## What you are asked to do
Copy the listing as it is written, and leave each picture out.

========

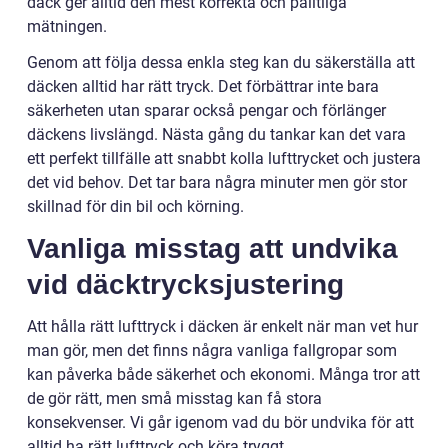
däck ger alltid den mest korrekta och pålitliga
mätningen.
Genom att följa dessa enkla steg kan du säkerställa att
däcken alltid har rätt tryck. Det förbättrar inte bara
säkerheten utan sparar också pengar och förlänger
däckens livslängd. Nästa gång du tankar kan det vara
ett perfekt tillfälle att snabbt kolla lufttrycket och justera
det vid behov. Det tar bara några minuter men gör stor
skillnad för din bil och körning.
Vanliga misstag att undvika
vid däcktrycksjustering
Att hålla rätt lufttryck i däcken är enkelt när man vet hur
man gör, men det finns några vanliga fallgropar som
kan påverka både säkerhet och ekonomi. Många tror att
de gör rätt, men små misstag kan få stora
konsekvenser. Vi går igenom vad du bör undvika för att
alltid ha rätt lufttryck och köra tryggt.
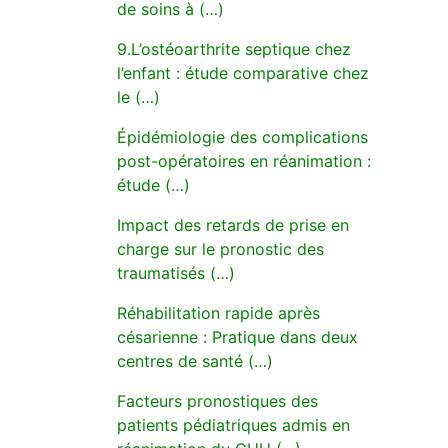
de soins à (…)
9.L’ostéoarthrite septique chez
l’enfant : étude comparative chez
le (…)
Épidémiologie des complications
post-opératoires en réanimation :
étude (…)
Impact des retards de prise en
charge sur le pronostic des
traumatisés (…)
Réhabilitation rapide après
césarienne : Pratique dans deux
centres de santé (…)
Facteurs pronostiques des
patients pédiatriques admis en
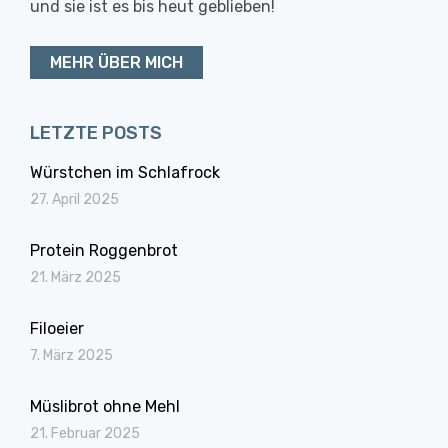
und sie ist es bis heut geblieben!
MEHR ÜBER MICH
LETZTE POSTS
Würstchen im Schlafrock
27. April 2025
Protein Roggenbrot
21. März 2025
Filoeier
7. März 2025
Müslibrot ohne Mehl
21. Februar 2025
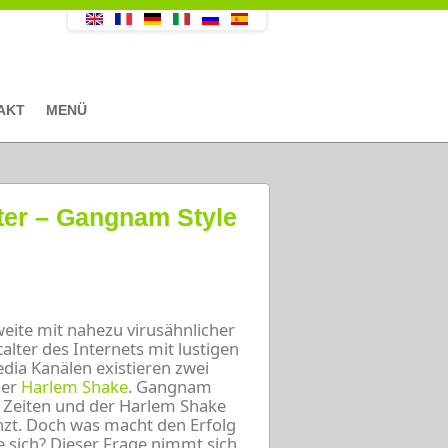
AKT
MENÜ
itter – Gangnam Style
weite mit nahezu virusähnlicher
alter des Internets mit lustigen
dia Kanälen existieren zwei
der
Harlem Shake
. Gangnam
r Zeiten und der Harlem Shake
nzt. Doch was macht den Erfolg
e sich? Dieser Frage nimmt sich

========

## Output below
däck ger alltid den mest korrekta och pålitliga
mätningen.
Genom att följa dessa enkla steg kan du säkerställa att
däcken alltid har rätt tryck. Det förbättrar inte bara
säkerheten utan sparar också pengar och förlänger
däckens livslängd. Nästa gång du tankar kan det vara
ett perfekt tillfälle att snabbt kolla lufttrycket och justera
det vid behov. Det tar bara några minuter men gör stor
skillnad för din bil och körning.
Vanliga misstag att undvika
vid däcktrycksjustering
Att hålla rätt lufttryck i däcken är enkelt när man vet hur
man gör, men det finns några vanliga fallgropar som
kan påverka både säkerhet och ekonomi. Många tror att
de gör rätt, men små misstag kan få stora
konsekvenser. Vi går igenom vad du bör undvika för att
alltid ha rätt lufttryck och köra tryggt.
de soins à (…)
9.L’ostéoarthrite septique chez
l’enfant : étude comparative chez
le (…)
Épidémiologie des complications
post-opératoires en réanimation :
étude (…)
Impact des retards de prise en
charge sur le pronostic des
traumatisés (…)
Réhabilitation rapide après
césarienne : Pratique dans deux
centres de santé (…)
Facteurs pronostiques des
patients pédiatriques admis en
und sie ist es bis heut geblieben!
MEHR ÜBER MICH
LETZTE POSTS
Würstchen im Schlafrock
27. April 2025
Protein Roggenbrot
21. März 2025
Filoeier
7. März 2025
Müslibrot ohne Mehl
21. Februar 2025
AKT
MENÜ
itter – Gangnam Style
weite mit nahezu virusähnlicher
alter des Internets mit lustigen
dia Kanälen existieren zwei
der
Harlem Shake
. Gangnam
r Zeiten und der Harlem Shake
nzt. Doch was macht den Erfolg
e sich? Dieser Frage nimmt sich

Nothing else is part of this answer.